▶ _SUPPLIED RECORDS_
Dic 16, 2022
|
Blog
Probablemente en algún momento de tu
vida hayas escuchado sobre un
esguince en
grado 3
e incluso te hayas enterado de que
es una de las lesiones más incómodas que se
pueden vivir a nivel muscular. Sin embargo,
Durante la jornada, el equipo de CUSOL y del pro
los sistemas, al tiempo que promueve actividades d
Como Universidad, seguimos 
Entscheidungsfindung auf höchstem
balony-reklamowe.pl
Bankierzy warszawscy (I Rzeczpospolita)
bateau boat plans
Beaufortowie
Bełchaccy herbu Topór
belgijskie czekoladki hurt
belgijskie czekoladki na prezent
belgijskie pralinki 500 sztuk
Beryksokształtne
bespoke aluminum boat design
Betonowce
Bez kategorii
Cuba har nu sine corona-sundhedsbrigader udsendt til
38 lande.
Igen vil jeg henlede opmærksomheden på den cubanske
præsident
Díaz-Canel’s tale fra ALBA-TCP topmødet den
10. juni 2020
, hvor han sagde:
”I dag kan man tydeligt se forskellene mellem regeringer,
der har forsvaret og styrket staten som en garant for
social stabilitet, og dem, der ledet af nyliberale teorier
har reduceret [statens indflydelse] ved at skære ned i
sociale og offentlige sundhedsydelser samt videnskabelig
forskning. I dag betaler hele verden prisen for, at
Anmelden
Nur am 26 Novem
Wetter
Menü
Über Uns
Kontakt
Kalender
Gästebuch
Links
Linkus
==
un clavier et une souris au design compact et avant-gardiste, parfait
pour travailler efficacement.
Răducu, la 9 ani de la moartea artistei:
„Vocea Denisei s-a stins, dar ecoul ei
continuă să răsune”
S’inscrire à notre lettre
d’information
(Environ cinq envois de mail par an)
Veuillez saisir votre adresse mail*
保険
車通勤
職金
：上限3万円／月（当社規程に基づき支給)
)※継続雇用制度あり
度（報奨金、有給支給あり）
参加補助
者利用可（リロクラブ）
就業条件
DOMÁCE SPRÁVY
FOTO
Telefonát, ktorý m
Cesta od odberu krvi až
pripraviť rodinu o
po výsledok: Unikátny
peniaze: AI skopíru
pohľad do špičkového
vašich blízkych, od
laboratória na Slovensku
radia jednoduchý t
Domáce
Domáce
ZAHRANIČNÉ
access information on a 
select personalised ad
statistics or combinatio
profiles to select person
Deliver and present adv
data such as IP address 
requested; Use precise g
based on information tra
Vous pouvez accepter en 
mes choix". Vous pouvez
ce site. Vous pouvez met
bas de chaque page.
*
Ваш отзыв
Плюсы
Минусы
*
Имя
--
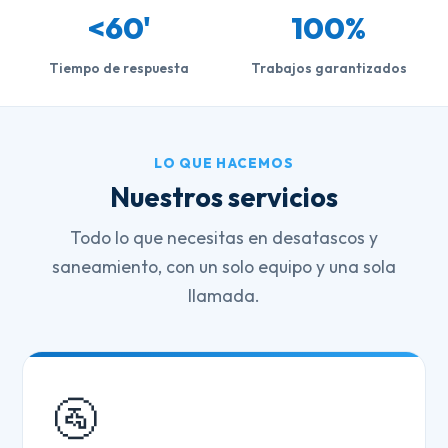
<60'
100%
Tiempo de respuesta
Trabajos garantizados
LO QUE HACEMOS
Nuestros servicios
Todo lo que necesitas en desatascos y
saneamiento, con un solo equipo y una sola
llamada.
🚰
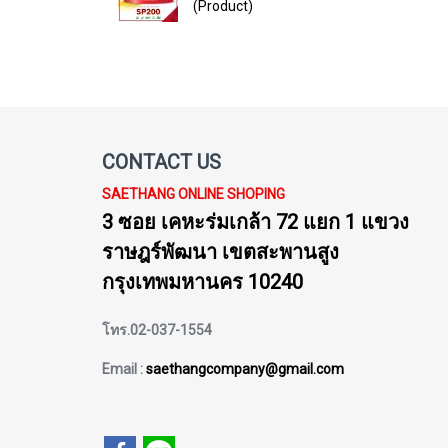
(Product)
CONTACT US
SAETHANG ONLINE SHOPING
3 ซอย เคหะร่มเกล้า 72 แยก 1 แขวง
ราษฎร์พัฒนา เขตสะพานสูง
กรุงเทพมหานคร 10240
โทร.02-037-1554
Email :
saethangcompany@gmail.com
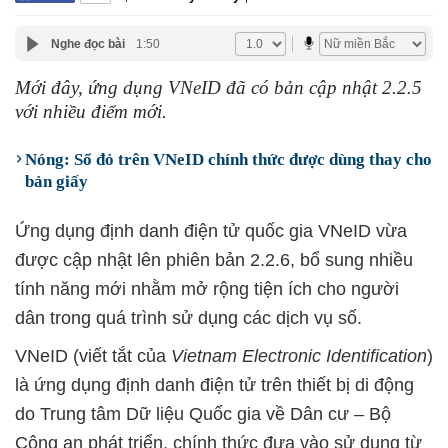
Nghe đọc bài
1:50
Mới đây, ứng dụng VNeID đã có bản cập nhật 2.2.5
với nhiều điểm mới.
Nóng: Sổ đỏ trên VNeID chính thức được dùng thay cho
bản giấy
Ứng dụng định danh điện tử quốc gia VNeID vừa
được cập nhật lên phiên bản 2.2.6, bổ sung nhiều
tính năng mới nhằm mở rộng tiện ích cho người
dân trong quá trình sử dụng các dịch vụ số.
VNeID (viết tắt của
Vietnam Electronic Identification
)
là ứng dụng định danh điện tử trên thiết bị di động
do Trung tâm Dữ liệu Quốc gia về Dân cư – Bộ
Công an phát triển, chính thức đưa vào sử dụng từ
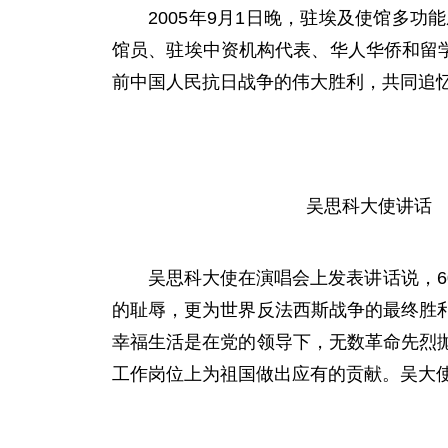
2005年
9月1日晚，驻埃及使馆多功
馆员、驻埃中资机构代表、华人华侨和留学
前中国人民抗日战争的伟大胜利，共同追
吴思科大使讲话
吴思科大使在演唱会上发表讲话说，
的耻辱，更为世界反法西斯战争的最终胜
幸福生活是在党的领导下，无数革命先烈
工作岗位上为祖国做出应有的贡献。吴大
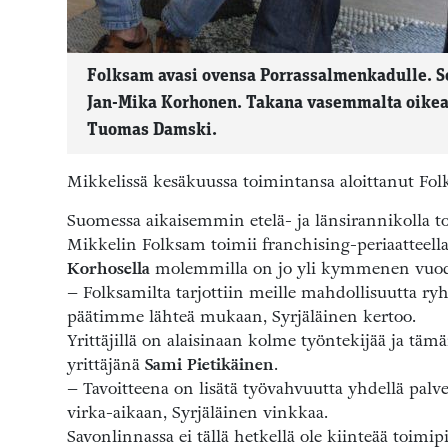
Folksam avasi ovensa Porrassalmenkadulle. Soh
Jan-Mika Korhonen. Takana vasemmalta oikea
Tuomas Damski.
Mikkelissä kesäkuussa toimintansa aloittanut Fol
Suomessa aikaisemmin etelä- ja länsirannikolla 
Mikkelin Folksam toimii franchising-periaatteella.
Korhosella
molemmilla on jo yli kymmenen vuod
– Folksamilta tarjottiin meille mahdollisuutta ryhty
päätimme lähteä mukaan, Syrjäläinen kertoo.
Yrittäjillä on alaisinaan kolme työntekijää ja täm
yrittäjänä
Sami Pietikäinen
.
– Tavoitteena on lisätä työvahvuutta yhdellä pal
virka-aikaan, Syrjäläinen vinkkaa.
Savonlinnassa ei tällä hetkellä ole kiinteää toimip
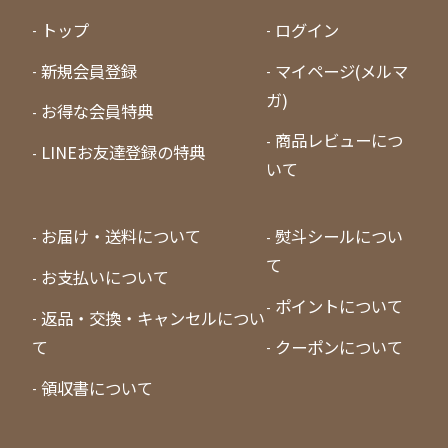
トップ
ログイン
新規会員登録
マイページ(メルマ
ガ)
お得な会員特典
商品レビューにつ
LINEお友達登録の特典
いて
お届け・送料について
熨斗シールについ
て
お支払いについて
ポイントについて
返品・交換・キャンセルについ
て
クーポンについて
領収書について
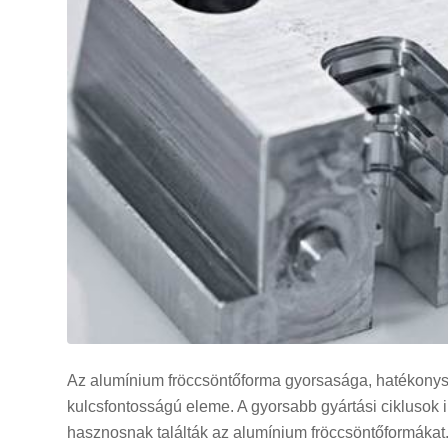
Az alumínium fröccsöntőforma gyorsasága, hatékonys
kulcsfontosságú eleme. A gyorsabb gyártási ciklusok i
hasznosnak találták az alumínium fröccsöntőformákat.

▶ _WORK REQUEST_
If a line in the data holds the string "nhật", copy that line.

▶ _ANSWER SECTION_
Mới đây, ứng dụng VNeID đã có bản cập nhật 2.2.5
được cập nhật lên phiên bản 2.2.6, bổ sung nhiều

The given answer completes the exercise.